New York City uses three categories for recording bike lanes, which we have termed Protected Lanes, Unprotected Lanes, and Sharrows. The highest level of protection recorded in the data is a protected lane, which is separated from vehicle lanes by parked cars or another kind of buffer to create a dedicated space for cyclists. An unprotected lane is one in which the bike lane is painted onto the street immediately adjacent to the vehicle lane. Even though this is a bike lane, it offers less protection because vehicles can easily wander into the bike lane. The final category, sharrow, is used when streets are not wide enough for separate vehicle and bike lanes. The term sharrow refers to the symbol of an arrow with a cycle and is meant to encourage drivers to share the lane with cyclists. Since the sharrow is very similar to a street without a bike lane, we decided to exclude it from our category of bike lane.
| Protected Lane | Unprotected Lane | Sharrow |
|---|---|---|
Since the the Citibike network does not extend throughout all of New York, we defined a study area based on the time frame used by our predictive model: August 2020. We chose this month because it captures the warm weather of the summer and includes stations in the Bronx, which was only added to the Citibike network starting in July 2020. Our study area therefore comprises a half mile buffer around the Citibike stations that were available in August of 2020. This study area extends for most of Manhattan, and parts of the Bronx, Brooklyn, and Queens.
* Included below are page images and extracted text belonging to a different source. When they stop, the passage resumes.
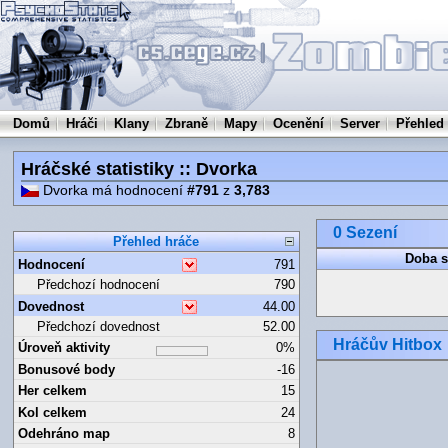
Domů
Hráči
Klany
Zbraně
Mapy
Ocenění
Server
Přehled
Hráčské statistiky :: Dvorka
Dvorka má hodnocení
#791
z
3,783
0 Sezení
Přehled hráče
Doba s
Hodnocení
791
Předchozí hodnocení
790
Dovednost
44.00
Předchozí dovednost
52.00
Hráčův Hitbox
Úroveň aktivity
0%
Bonusové body
-16
Her celkem
15
Kol celkem
24
Odehráno map
8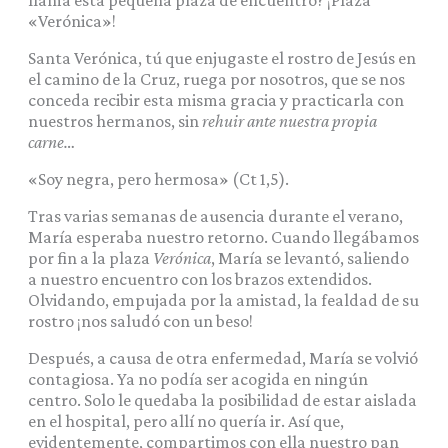
«Verónica»!
Santa Verónica, tú que enjugaste el rostro de Jesús en
el camino de la Cruz, ruega por nosotros, que se nos
conceda recibir esta misma gracia y practicarla con
nuestros hermanos, sin
rehuir ante nuestra propia
carne…
«Soy negra, pero hermosa» (Ct 1,5).
Tras varias semanas de ausencia durante el verano,
María esperaba nuestro retorno. Cuando llegábamos
por fin a la plaza
Verónica
, María se levantó, saliendo
a nuestro encuentro con los brazos extendidos.
Olvidando, empujada por la amistad, la fealdad de su
rostro ¡nos saludó con un beso!
Después, a causa de otra enfermedad, María se volvió
contagiosa. Ya no podía ser acogida en ningún
centro. Solo le quedaba la posibilidad de estar aislada
en el hospital, pero allí no quería ir. Así que,
evidentemente, compartimos con ella nuestro pan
Converting individual bikeshare trips into useful ridership data is a very challenging task. Since this is such a novel analysis, recording our data cleaning process will be helpful to anyone pursuing a similar project in the future. The steps we pursued are as follows:
Buffer Width
For ease of calculation, we chose a single buffer width of 15 feet. When buffers for different street segments overlap, assigning each point to only one of those buffers is more time-consuming in R. Using a buffer of 15 feet allowed us to capture most points and minimize overlap between buffers. However, many streets are more than 30 feet wide, so this method could miss some ridership. Using a variable buffer width based on street width could improve this calculation in the future.
Lines to Points
The built-in tool in ArcMap to Generate Points Along Lines is meant to place a point along each line at a specified distance. However, we found that with a dataset of 100,000 trips, the resulting data was very spatially inconsistent, with large peaks of 300-400 riders while no other adjoining street had counts higher than 30 trips. This suggested to us that the initial ArcMap tool was not generating points in the way it had described. We performed a second points generation using a custom tool from a Stack Exchange post, which resulted in much more spatially consistent ridership counts. However, there are still some segments where the count on one segment is several hundred trips higher than any adjoining segment. Future analyses should investigate this step and find the optimal way to generate points along lines, either in ArcMap, ArcGIS Pro, or R.